Johnson pointed out that banks have followed in the footsteps of fintechs by rethinking overdraft fees and granting customers early access to their paychecks.

“We will see a resurgence of credit-builder products and secured credit cards coming from banks in much the same way,” he said.

Austin Capital Bank in Texas launched Credit Strong in 2019. It's a credit-building product that includes an installment loan and a federally insured savings account. With Credit Strong, the $341 million-asset bank funds a loan and the proceeds are placed in the savings account. Users make fixed monthly payments that cover principal, which is credited toward the loan, and interest, which compensates the bank for the product. There are no prepayment or early withdrawal penalties.

These payments are reported to all three credit bureaus and once the loan is repaid, the savings are released.

“What they spend in credit building they will save in thousands of dollars of interest expenses over their financial life,” said Erik Beguin, the CEO and founder of Austin Capital Bank.

Credit Strong will report both positive and negative data, which Beguin says is important. Anywhere between 3% and 7% of Credit Strong customers pay late.

Credit-building products "that only generate positive payment history could eventually erode the reliability of the credit bureau data and underwriting models based on that data,” he said.

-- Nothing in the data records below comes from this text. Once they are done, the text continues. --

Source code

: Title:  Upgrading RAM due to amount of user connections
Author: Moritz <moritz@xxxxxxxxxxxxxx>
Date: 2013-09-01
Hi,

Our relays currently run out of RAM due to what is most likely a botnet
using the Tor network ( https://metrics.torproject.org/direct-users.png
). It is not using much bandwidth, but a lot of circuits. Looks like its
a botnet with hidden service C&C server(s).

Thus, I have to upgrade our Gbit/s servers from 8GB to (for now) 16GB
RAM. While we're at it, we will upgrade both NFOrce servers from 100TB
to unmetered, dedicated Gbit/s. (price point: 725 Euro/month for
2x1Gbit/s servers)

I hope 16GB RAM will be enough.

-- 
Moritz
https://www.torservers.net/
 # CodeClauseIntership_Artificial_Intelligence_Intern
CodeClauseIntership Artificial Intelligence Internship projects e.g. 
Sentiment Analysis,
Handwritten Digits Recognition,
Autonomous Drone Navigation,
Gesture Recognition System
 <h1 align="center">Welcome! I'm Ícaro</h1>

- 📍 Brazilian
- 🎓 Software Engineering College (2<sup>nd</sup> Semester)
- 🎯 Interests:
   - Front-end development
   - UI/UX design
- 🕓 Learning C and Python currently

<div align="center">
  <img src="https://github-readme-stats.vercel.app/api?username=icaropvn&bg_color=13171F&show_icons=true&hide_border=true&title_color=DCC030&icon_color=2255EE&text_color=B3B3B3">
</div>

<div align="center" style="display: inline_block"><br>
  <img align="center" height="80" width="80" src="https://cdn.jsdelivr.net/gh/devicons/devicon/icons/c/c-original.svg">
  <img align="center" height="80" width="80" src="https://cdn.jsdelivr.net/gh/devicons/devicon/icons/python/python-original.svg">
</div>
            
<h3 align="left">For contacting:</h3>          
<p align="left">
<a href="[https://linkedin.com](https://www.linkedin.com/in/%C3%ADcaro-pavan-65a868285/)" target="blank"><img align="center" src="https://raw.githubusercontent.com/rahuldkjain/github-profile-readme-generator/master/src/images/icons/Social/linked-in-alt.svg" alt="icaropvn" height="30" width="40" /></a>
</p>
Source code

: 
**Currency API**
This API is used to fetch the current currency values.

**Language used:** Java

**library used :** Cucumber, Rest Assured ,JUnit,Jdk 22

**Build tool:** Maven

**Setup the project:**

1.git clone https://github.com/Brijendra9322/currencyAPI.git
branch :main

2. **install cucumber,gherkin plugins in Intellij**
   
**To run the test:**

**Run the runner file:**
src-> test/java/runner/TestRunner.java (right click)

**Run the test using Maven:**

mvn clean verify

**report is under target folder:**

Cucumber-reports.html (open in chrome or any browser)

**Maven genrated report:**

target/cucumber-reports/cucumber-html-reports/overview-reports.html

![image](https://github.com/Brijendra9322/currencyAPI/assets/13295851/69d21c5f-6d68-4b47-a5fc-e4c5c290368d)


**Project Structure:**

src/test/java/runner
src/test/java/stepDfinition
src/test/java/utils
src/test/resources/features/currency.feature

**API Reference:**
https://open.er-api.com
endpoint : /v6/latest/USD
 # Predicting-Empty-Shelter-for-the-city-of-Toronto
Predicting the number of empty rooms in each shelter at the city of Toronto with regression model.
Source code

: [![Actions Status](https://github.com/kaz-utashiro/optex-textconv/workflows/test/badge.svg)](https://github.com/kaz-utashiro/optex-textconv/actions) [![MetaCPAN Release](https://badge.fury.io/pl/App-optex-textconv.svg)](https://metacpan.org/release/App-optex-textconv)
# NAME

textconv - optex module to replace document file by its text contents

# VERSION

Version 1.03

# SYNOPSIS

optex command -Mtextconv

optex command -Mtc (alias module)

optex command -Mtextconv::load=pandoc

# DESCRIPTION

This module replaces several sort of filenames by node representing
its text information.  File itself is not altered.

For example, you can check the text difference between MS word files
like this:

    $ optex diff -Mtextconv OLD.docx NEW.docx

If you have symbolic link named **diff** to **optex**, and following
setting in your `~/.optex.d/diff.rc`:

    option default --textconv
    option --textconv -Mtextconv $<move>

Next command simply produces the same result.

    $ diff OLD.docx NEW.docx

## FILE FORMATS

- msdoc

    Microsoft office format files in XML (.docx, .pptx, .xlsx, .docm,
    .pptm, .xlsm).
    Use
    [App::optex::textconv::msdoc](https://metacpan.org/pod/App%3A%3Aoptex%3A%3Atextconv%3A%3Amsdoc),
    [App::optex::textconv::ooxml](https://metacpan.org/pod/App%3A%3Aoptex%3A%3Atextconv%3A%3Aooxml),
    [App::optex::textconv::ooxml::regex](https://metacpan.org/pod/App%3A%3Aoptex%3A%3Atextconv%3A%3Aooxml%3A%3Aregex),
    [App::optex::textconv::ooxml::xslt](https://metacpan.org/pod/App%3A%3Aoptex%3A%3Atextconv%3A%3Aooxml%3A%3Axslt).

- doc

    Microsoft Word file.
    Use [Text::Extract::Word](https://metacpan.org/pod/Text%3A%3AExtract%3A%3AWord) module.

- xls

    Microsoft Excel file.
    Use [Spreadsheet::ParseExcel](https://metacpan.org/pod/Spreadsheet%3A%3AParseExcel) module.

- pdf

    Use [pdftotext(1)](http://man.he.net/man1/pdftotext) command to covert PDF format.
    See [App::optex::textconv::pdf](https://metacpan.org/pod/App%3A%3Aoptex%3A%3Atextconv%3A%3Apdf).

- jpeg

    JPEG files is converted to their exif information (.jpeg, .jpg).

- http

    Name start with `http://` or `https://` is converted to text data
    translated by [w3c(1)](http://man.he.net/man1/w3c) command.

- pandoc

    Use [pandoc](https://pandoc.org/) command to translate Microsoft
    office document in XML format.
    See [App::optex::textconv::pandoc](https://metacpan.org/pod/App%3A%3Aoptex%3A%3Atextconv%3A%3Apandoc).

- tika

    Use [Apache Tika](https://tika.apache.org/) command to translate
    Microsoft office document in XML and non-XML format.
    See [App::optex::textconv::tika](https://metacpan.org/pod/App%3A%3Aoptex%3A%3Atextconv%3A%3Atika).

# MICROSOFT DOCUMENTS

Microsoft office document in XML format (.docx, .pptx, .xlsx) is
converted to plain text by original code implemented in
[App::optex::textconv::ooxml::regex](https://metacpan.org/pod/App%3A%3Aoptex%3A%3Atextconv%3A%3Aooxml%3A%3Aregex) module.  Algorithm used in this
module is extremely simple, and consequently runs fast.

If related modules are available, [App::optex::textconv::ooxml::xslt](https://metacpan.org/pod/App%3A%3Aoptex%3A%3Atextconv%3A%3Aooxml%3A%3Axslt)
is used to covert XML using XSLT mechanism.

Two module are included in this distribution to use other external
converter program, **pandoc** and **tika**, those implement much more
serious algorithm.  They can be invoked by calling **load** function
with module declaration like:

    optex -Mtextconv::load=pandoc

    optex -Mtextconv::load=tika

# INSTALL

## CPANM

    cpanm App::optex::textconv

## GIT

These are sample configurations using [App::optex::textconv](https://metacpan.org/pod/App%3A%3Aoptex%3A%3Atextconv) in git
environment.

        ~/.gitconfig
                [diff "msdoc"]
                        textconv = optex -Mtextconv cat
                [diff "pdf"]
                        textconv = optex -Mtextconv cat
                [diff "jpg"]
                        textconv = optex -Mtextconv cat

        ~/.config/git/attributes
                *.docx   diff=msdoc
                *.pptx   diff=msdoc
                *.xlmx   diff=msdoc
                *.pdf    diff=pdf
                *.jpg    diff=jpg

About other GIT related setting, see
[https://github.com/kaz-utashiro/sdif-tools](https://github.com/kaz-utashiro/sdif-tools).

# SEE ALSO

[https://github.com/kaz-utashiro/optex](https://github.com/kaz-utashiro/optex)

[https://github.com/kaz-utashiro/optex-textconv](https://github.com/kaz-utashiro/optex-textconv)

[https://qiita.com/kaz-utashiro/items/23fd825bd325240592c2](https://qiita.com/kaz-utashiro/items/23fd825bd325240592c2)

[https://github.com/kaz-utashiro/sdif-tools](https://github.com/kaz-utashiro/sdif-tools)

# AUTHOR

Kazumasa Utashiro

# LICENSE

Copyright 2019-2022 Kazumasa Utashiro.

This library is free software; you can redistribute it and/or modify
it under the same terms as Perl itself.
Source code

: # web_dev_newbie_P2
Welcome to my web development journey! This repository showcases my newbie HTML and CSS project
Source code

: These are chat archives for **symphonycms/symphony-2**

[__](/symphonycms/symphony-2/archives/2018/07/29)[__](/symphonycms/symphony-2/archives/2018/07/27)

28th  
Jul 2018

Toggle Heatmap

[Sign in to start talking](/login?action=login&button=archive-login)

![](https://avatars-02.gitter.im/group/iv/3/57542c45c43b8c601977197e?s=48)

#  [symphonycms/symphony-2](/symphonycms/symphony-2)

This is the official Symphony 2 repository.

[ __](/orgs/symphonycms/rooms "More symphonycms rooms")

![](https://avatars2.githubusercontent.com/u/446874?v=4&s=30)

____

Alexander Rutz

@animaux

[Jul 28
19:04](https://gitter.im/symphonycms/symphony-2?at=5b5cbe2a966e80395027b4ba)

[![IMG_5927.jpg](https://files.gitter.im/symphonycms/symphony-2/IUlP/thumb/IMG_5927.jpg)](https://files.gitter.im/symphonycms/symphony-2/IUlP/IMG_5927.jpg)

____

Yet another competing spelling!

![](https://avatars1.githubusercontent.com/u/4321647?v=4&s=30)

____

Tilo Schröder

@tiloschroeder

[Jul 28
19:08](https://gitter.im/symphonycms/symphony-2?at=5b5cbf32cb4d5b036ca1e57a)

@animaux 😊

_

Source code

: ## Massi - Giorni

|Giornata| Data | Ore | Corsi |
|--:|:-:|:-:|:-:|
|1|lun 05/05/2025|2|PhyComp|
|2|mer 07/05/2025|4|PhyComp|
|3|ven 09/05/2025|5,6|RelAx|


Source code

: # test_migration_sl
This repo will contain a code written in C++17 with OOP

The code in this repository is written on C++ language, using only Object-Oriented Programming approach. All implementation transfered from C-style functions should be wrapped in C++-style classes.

Where banks might have edge over fintechs

Beguin said that there were two roads he could have taken: a secured credit card or an installment loan. He chose the latter because he wanted a product with no upfront deposit.

He also says that one of the major advantages his bank has over fintech credit-building products is robust know-your-customer checks.

“Weak KYC programs that are not subject to Bank Secrecy Act [rules] and federal examination could aid bad actors to manufacture synthetic identities at scale,” he said.

Johnson predicts that more banks will start offering some of their own credit-building products to compete with the neobanks. This could be as simple as refreshing their secured credit cards.

“More than anything, the biggest problem with secured cards is consumers can tell when the companies they are working with don’t want to work with them,” Johnson said. “Secured cards always had that vibe, like, ‘Here are all our great cards we want you to have, and oh yeah, here is our secured card.’ ”

In contrast, Chime positions its credit-builder card prominently on its website.

“It’s a subtle distinction, but it matters,” Johnson said.

The better approach for banks might be rethinking how they underwrite customers and incorporate alternative data. That would mean more customers get approved for regular products.

There are a few examples on the market. Petal has started selling its cash-flow-based underwriting technology to banks and fintechs, in addition to offering its own credit card directly to consumers. TomoCredit launched a credit card in March that assesses creditworthiness exclusively on cash-flow data. Nova Credit helps usher immigrants into the American credit system by making sense of foreign credit bureau information for U.S. banks’ underwriting systems. American Express partnered with Nova Credit in 2019.

In May, The Wall Street Journal reported that some of the largest U.S. banks will start sharing data on customers’ deposit accounts to expand access to credit. This pilot program grew out of Project REACh (Roundtable for Economic Access and Change), an initiative by the Officer for the Comptroller of Currency to promote financial inclusion. JPMorgan Chase is one bank involved with Project REACh. Mark Brucker, chief risk officer at JPMorgan, said the goal is to broaden access to credit responsibly.

“Depending on what we learn through this effort, underwriting models may evolve in the future to account for new alternative data sources,” Brucker said by email. “While we’re beginning with deposit account information, as we gain experience, we’ll consider expanding the techniques to evaluate other areas, such as rent, utilities and other payment information.”